Saturday, 16 April 2016

led - When does the placement of a resistor matter?


I've been a programmer for years but am very new to electronic engineering. So far I see people saying it doesn't matter where a resistor goes in your LED circuit as long as it is present, but it sounds like that's the nature of the basic LED circuit.


When does the placement of a resistor start to become important?



Answer



Since you say you've been a programmer for years I am going to ask you to stretch your mind a little bit answering your question in the most general way.


You refer to resistors, I am referring to any two terminal component (TTC). What's a two terminal component? You guessed it, it's anything that has two terminals. That is useful since we can define a current that flows through it and a voltage across it:


thanks to it.wiki


(Bipolo is the Italian for TTC)



So basically you can connect TTCs in two ways:



  • parallel: all the voltages across all the TTCs are the same, while the currents may be different

  • series: all the currents through the TTCs are the same, while the voltages may be different


please note that there are other ways to connect components, but let's focus on these.


When you connect many TTCs in series you obtain another TTC, its current is the same that passes through all the TTCs while its voltage is the sum of all the voltages across the internal TTCs.
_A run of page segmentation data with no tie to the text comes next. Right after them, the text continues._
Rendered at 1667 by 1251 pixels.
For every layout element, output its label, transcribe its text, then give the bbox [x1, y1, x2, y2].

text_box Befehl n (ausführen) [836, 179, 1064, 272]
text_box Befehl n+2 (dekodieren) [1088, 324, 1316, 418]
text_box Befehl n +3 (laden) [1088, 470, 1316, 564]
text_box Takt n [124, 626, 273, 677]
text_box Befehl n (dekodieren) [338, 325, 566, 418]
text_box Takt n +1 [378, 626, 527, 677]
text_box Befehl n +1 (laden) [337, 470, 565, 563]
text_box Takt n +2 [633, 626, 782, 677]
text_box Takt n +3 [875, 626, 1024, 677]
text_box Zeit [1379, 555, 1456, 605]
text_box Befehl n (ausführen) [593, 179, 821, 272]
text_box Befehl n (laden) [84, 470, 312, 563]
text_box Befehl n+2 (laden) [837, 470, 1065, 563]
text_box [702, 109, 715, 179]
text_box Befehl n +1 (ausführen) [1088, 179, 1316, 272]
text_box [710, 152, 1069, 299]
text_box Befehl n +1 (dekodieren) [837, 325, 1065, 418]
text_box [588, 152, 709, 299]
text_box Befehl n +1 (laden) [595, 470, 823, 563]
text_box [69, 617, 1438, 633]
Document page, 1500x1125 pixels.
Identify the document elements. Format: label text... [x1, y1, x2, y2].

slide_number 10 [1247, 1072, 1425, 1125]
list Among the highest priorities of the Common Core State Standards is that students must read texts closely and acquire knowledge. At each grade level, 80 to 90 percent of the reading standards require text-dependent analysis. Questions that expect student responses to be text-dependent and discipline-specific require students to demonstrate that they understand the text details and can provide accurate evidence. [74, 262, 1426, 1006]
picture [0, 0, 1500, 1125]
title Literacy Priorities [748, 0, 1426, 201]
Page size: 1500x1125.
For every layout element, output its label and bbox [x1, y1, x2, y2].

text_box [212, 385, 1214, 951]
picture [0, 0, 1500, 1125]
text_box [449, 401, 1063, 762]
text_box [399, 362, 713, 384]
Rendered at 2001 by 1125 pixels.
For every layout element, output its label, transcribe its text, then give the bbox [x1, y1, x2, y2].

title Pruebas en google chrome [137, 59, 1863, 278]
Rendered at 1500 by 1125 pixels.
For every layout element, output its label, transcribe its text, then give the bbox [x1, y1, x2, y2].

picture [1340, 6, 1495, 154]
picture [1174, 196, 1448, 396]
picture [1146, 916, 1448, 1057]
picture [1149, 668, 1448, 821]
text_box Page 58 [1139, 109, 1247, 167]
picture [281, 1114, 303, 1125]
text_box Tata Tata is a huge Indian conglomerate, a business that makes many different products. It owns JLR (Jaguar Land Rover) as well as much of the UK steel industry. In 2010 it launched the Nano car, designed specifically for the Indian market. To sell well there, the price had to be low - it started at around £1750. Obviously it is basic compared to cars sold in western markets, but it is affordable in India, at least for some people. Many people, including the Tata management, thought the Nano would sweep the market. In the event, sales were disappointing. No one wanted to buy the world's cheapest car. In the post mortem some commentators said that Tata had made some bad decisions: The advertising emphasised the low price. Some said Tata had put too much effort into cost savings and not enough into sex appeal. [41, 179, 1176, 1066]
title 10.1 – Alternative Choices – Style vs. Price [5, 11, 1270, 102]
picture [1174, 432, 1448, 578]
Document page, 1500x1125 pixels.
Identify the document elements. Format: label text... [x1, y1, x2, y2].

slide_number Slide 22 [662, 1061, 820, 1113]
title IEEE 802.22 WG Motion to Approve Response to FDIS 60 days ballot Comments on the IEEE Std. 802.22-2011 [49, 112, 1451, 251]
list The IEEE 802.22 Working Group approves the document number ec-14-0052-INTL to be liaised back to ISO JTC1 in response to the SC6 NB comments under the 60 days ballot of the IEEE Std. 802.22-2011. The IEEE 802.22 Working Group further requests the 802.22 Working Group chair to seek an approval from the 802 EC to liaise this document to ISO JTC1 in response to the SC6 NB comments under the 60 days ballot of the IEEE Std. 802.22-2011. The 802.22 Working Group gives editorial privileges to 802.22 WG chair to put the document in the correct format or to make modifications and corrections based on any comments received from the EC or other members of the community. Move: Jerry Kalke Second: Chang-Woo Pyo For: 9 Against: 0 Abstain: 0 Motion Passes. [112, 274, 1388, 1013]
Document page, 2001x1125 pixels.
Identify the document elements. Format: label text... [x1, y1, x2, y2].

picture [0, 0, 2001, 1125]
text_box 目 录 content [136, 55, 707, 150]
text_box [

This means that the order of the chain is not important since the current through them will always be the same, and the total voltage also won't change because sum is a commutative operation.


And of course the same applies when you connect many TTCs in parallel.


So when does it count? Well I see two cases:


When you don't have a series nor a parallel you can't just swap things around and hope things will still work, as someone said in a comment think of a simple CE bjt amplifier:



courtesy of the big web


You may look at it and say hey! R1 and R2 are in series, I can swap them. No, you can't because they are not in series because the current that flows in R1 is not the same that flows in R2.


Another case is when you need to measure either the voltage across a TTC in a series or the current through a TTC in a parallel. Maybe that voltage/current controls some other quantity around your circuit and if you don't be careful enough you might end up with wrong results:


schematic


simulate this circuit – Schematic created using CircuitLab (Sorry, that image sucks but the editor randomly places labels around.)


Suppose that the top terminal of R1 is connected to some fancy circuit and that \$V_{out}=kV^*\$. Please note that R1 and R2 are in series, I've drawn a wire coming from the middle of them but no current flows there, so the current that flows in R1 is the same that flows in R2. But what happens when you swap R1 and R2? Well, of course \$V^*\$ changes! If your fancy circuit outputs some current \$I_{fancy}\$ in the first case \$V^*=I_{fancy}R1\$ while in the second \$V^*=I_{fancy}R2\$, and these may differ of course.